Rendered chart images
******************************
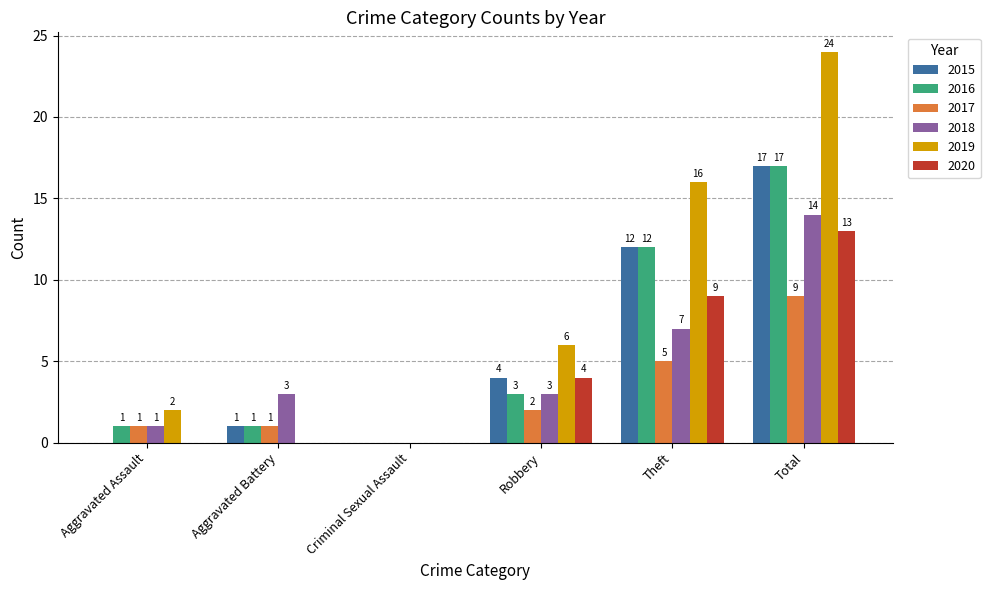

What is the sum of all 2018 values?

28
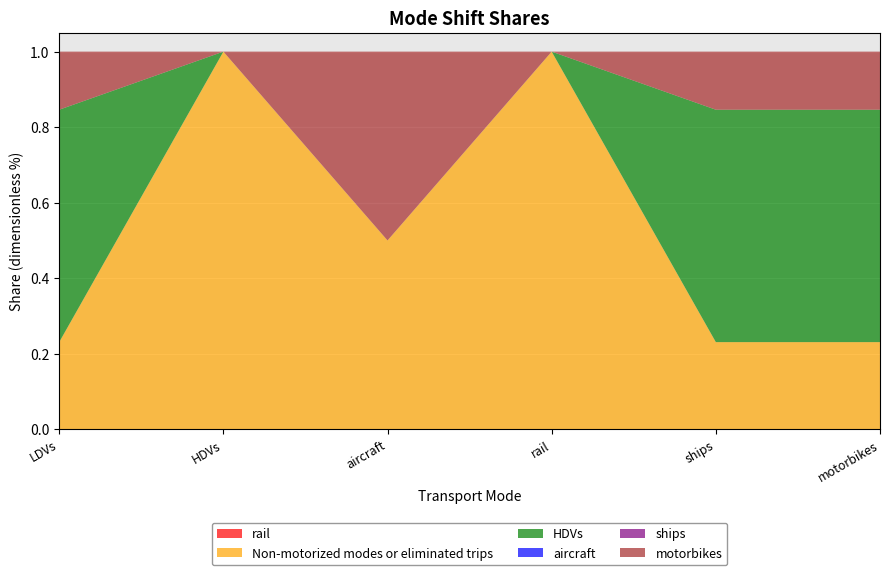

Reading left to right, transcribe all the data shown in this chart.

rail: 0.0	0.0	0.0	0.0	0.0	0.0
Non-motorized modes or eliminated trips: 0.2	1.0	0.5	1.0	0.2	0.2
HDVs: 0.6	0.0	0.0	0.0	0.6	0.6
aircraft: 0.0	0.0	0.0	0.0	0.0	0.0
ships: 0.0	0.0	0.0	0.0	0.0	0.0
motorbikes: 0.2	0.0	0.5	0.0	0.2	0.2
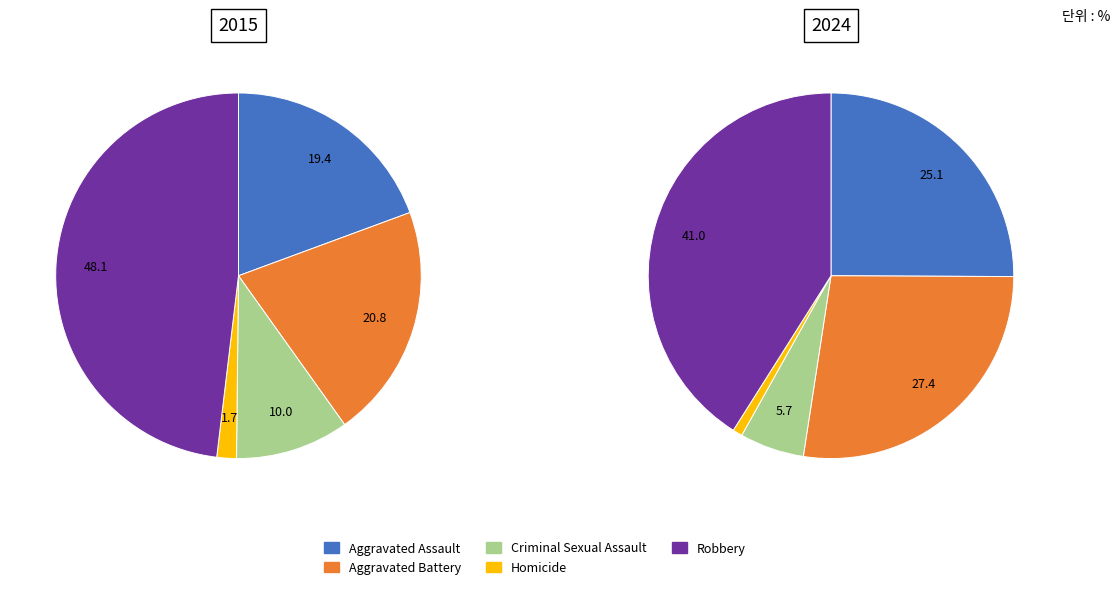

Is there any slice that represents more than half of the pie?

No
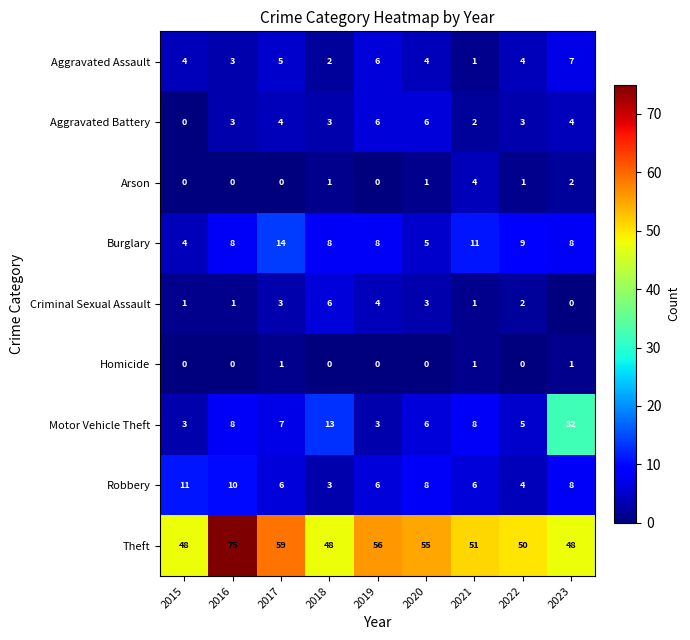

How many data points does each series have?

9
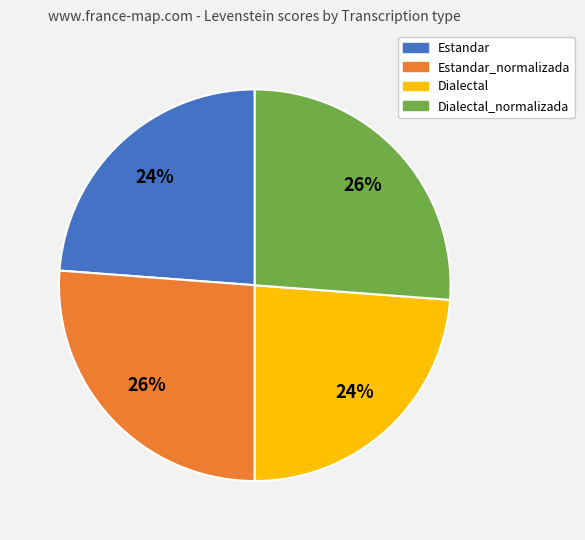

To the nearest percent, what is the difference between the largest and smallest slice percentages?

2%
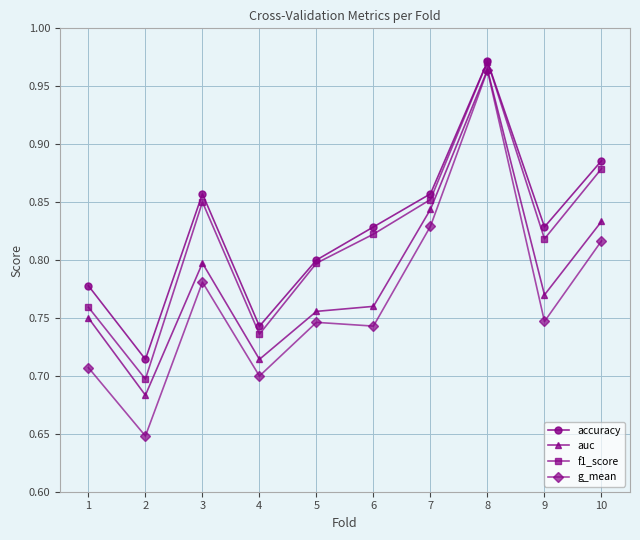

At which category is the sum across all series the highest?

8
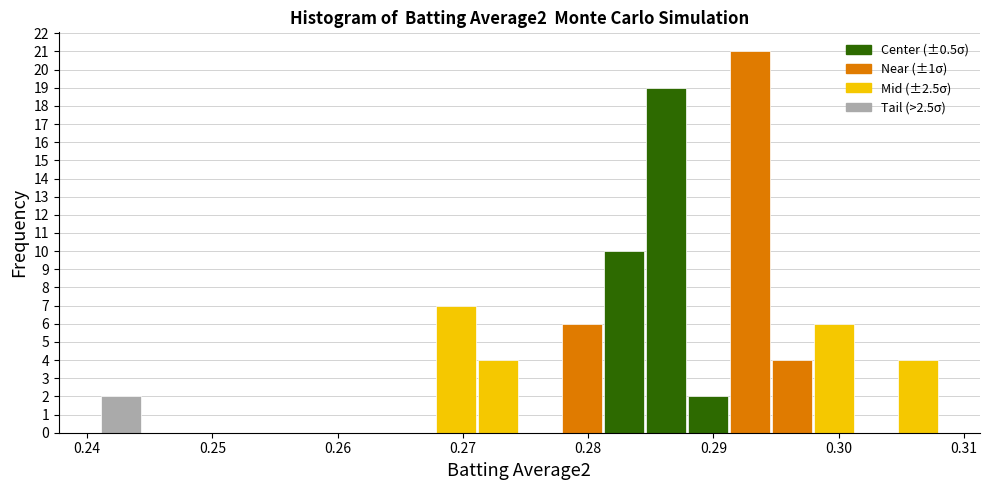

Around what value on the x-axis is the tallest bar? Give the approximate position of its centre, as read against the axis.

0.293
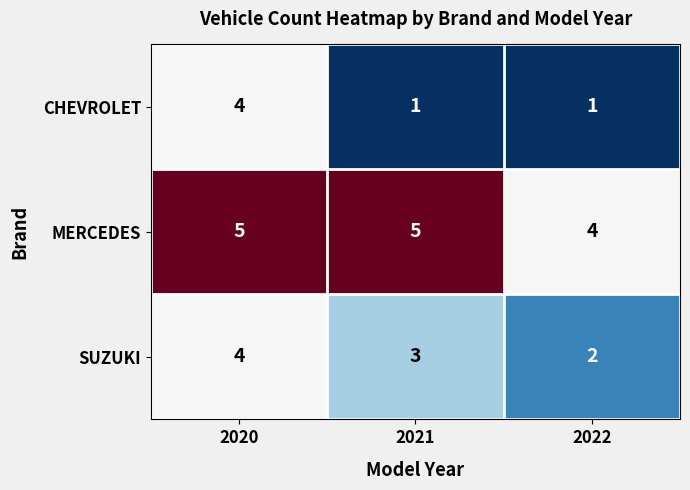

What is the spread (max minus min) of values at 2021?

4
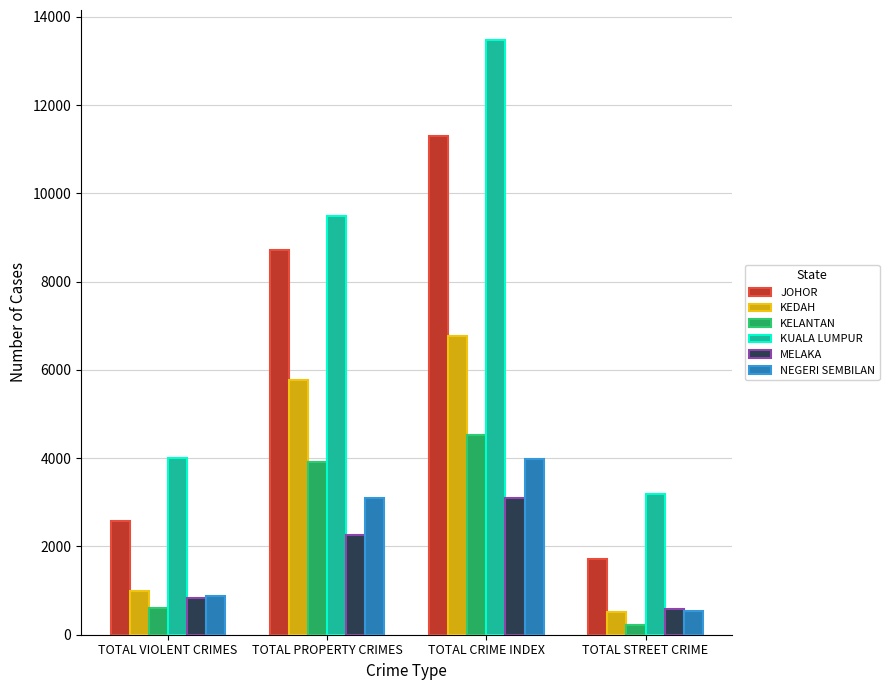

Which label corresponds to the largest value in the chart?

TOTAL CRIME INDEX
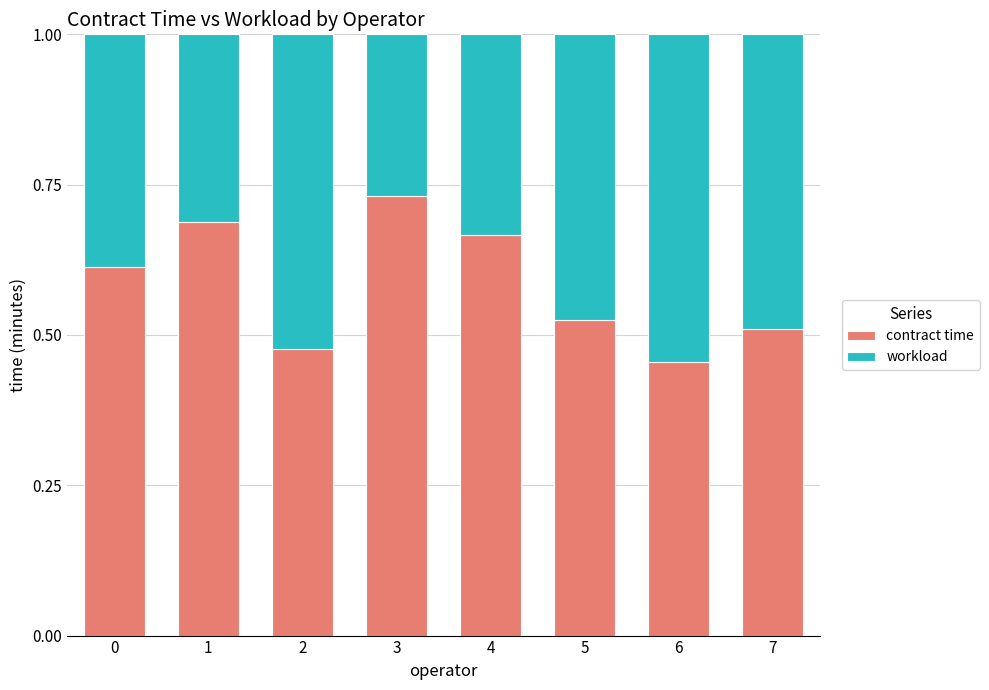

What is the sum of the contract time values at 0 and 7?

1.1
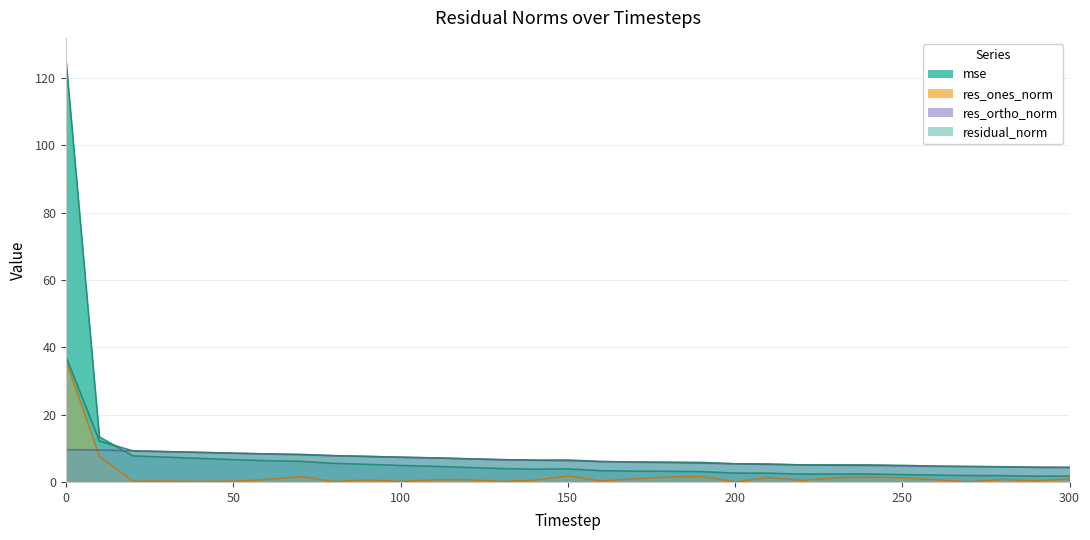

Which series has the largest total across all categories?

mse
******************************
Directive
Please retype the listing above line for line, omitting the pictures.

Answer to the exercise
What is the sum of all 2018 values?

28

Reading left to right, transcribe all the data shown in this chart.

rail: 0.0	0.0	0.0	0.0	0.0	0.0
Non-motorized modes or eliminated trips: 0.2	1.0	0.5	1.0	0.2	0.2
HDVs: 0.6	0.0	0.0	0.0	0.6	0.6
aircraft: 0.0	0.0	0.0	0.0	0.0	0.0
ships: 0.0	0.0	0.0	0.0	0.0	0.0
motorbikes: 0.2	0.0	0.5	0.0	0.2	0.2

Is there any slice that represents more than half of the pie?

No

How many data points does each series have?

9

To the nearest percent, what is the difference between the largest and smallest slice percentages?

2%

At which category is the sum across all series the highest?

8

Around what value on the x-axis is the tallest bar? Give the approximate position of its centre, as read against the axis.

0.293

What is the spread (max minus min) of values at 2021?

4

Which label corresponds to the largest value in the chart?

TOTAL CRIME INDEX

What is the sum of the contract time values at 0 and 7?

1.1

Which series has the largest total across all categories?

mse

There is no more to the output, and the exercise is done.